Hal ini diungkapkan Rahakbauw dalam rapat paripurna DPRD Provinsi Maluku dalam rangka penyerahan Laporan Pertanggungjawaban Gubernur Tahun anggaran 2022 tanpa dihadiri Gubernur Maluku Murad Ismail, Selasa (4/7) yang berlangsung di Baileo Rakyat Karang Panjang Ambon.
Dikatakan, pelanggaran hukum yang dilakukan Gubernur Murad Ismail dimulai dengan tidak ditempatinya rumah dinas yang disiapkan Pemerintah Provinsi.
“Pelanggaran terhadap peraturan perundang-undangan yang dilakukan Gubernur misalnya rumah dinas di Mangga Dua, tetapi ketika beliau tetap berada di rumah pribadi itu adalah pelanggaran terhadap peraturan dan perundang-undangan,” ujar Rahakbauw.
Menurutnya, rumah dinas merupakan fasilitas yang disediakan dan dibelanjakan dengan uang daerah, tetapi Gubernur justru memberikan rumah tersebut dihuni oleh anaknya.
Baca Juga: Isu Rabies Mengancam, Walikota Minta Warga LaporSelain tidak tinggal di rumah dinas, Gubernur juga tidak pernah berkantor di kantor Gubernur Maluku yang berada dikawasan Jalan Pattimura melainkan dirumah pribadi.
“Gubernur berkantor dimana? bapak ibu bisa lihat, apa yang diketahui umum tidak usah dibuktikan. Dia berkantor di rumah, nanti pak Sekda datang, Kepala Dinas datang baru koordinasi di sana, namanya pemerintahan di rumah,” ujarnya
Selanjutnya, kebijakan yang ditempuh oleh pemerintah daerah dalam melakukan pinjaman SMI ke pemerintahan pusat untuk pemulihan ekonomi.

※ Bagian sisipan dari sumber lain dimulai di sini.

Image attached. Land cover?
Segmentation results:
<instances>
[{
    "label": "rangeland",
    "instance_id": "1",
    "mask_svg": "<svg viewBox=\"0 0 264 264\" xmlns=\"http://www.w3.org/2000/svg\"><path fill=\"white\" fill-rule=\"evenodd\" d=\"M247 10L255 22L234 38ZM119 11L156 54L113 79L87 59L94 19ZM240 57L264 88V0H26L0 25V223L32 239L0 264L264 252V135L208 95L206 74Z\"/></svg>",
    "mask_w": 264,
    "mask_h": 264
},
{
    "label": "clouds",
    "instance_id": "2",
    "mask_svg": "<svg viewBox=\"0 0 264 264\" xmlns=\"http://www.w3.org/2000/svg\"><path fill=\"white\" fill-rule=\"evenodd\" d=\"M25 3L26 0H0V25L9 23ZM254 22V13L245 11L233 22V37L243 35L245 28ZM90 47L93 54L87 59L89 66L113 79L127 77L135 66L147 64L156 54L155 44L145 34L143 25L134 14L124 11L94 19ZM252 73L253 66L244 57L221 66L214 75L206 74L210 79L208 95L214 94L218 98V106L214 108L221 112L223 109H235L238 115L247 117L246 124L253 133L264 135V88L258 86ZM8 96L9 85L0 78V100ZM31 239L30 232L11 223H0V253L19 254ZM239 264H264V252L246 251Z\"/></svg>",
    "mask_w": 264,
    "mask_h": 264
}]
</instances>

Namun, faktanya pinjaman tersebut diperintukan bukan untuk masyarakat tapi untuk kepentingan segelintir orang yang ada di adinas PU maupun ke beberapa kontraktor.
Buktinya Rp 700 miliar seluruhnya ke PUPR yang tidak pernah diawali dengan program perencanaan akibat amburadul semua proyek yang dikerjakan.
“Kalau kita mau hitung pak gubernur melakukan pelanggaran terlalu banyak termasuk tidak menghadiri rapat paripurna diakhir masa jabatan, ini pelanggaran,” paparnya.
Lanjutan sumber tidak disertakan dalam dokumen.